In short I don't think PCRE can handle nested recursive groups. I ran into the same problem with json which meant I had to use an ugly Loop... "^(?:\s*((\[(?:[^[\]]++|(?-1))*\])|(\{(?:[^{\}]++|(?-1))*\})|[^,]*?)\s*(?:,|$)){n}"

In your particular case you can use a lookahead, though I know this is undesirable for most cases:

s = (outer(inner(most "this (shouldn\'t match)"(hallo) inner)))
r = (\(((?:[^()]++|(?-2)))\)(?!"))
RegExMatch(s, r, v)
MsgBox, %v%


haichen
  • Members
  • 200 posts
  • Last active: Oct 20 2013 01:14 PM
  • Joined: 05 Feb 2007
Thanks for your kind reply. Now I will explore the mystery of recursive Pattern more deeply. Hopefully.
:D

Edit:
oups, just saw my own attempt had a wrong example (one of my endless tests..)

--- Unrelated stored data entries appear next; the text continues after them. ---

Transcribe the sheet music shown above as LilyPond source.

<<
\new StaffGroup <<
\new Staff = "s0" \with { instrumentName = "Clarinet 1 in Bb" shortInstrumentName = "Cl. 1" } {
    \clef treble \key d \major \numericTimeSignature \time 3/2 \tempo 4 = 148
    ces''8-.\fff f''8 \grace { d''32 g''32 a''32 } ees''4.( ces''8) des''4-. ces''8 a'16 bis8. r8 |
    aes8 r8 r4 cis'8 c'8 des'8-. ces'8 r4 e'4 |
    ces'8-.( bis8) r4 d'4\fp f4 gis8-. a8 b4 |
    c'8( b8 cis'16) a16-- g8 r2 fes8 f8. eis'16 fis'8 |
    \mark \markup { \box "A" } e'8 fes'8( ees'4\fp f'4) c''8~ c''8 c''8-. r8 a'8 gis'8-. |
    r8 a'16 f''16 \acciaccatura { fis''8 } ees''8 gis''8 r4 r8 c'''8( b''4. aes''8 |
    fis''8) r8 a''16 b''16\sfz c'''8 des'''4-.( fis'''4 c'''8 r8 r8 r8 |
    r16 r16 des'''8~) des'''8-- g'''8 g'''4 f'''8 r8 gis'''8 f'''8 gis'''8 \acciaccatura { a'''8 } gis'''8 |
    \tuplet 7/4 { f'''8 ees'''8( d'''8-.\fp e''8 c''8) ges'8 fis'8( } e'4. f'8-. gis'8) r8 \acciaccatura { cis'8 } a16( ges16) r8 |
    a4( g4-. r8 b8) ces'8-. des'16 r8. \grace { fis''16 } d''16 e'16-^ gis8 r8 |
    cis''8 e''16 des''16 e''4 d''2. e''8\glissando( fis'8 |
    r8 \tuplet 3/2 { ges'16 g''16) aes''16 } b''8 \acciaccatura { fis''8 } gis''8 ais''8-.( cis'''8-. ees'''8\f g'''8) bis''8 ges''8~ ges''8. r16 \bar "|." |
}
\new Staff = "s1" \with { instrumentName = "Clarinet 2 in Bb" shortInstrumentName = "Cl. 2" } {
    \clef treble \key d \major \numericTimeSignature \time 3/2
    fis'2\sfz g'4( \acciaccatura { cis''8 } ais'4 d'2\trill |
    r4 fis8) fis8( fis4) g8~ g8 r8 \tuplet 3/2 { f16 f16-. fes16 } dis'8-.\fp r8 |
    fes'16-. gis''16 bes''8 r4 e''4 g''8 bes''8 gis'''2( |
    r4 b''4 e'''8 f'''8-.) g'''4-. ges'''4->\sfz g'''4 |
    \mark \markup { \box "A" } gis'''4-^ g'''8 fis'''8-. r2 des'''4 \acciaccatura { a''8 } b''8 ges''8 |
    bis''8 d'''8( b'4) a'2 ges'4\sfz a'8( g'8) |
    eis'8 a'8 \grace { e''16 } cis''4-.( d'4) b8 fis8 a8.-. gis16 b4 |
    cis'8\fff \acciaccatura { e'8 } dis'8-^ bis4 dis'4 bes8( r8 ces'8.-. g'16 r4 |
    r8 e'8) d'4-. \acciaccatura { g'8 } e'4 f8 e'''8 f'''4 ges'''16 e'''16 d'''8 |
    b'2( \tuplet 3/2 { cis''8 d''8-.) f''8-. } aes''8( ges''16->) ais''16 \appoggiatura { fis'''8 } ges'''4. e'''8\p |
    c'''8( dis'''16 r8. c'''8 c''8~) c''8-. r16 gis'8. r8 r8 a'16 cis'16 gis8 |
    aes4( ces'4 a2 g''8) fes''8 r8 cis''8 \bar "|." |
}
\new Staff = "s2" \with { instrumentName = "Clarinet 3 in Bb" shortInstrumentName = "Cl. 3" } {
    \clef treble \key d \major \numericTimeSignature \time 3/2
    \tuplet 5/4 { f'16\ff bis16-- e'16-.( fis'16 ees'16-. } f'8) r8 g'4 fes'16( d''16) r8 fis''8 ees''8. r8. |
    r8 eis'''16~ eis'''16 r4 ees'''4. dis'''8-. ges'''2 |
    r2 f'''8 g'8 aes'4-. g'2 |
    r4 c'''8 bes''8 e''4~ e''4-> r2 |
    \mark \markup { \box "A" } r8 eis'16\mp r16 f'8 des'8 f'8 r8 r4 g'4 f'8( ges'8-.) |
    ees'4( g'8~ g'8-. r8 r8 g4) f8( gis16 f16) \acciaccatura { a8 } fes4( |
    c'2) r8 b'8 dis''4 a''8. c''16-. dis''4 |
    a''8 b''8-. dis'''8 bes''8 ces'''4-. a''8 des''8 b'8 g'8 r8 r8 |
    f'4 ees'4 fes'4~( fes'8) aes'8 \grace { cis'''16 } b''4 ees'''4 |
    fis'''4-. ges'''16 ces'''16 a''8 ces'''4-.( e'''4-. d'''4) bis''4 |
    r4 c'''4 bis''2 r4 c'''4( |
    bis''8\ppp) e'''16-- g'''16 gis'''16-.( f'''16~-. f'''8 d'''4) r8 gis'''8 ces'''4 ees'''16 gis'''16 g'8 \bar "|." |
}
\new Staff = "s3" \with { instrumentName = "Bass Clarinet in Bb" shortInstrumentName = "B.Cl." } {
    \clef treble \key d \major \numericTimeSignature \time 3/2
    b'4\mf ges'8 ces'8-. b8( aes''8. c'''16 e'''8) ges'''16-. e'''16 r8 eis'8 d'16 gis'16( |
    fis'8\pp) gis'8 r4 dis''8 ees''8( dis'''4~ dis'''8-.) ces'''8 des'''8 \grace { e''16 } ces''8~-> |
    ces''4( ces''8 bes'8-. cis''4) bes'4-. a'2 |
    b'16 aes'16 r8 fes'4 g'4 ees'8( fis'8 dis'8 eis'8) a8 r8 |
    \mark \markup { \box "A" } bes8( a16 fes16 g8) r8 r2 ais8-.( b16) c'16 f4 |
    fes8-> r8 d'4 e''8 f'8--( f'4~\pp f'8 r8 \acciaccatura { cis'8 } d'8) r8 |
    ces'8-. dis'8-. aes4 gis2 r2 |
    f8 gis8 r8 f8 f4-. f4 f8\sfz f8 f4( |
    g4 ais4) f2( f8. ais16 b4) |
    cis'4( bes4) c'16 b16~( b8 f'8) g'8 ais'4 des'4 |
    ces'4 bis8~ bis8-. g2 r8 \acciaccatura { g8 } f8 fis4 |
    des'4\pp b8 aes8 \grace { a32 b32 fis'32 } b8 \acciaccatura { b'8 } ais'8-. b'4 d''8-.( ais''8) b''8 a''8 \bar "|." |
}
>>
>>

the right example is that out of the perlscript

(outer(inner(most "this (shouldn\'t match)" inner)))
and the result should be

most "this (shouldn\'t match)" inner

sorry
haichen

but nevertheless I'll have a look at your RegExp.

polyethene
  • Administrators
  • 5511 posts
  • Last active: Yesterday, 11:38 PM
  • Joined: 26 Oct 2012
I had thought about alternations with full use of (?R):

s = (outer(inner(most "this (shouldn\'t match)" inner)))
r = \(((?:[^()]++|(?R)))\)|"((?:[^"]++|(?R)))"
RegExMatch(s, r, v)
MsgBox, %v%
This gives: "this (shouldn\'t match)" i.e. " is treated as a boundary like ( )

I then tried to make the recursion bounds from my previous regex conditional (("|\()((?:[^(?1)")]++|(?-2)))(?:"|\))) but for obvious reasons this doesn't work well. If we had callbacks it would be much easier.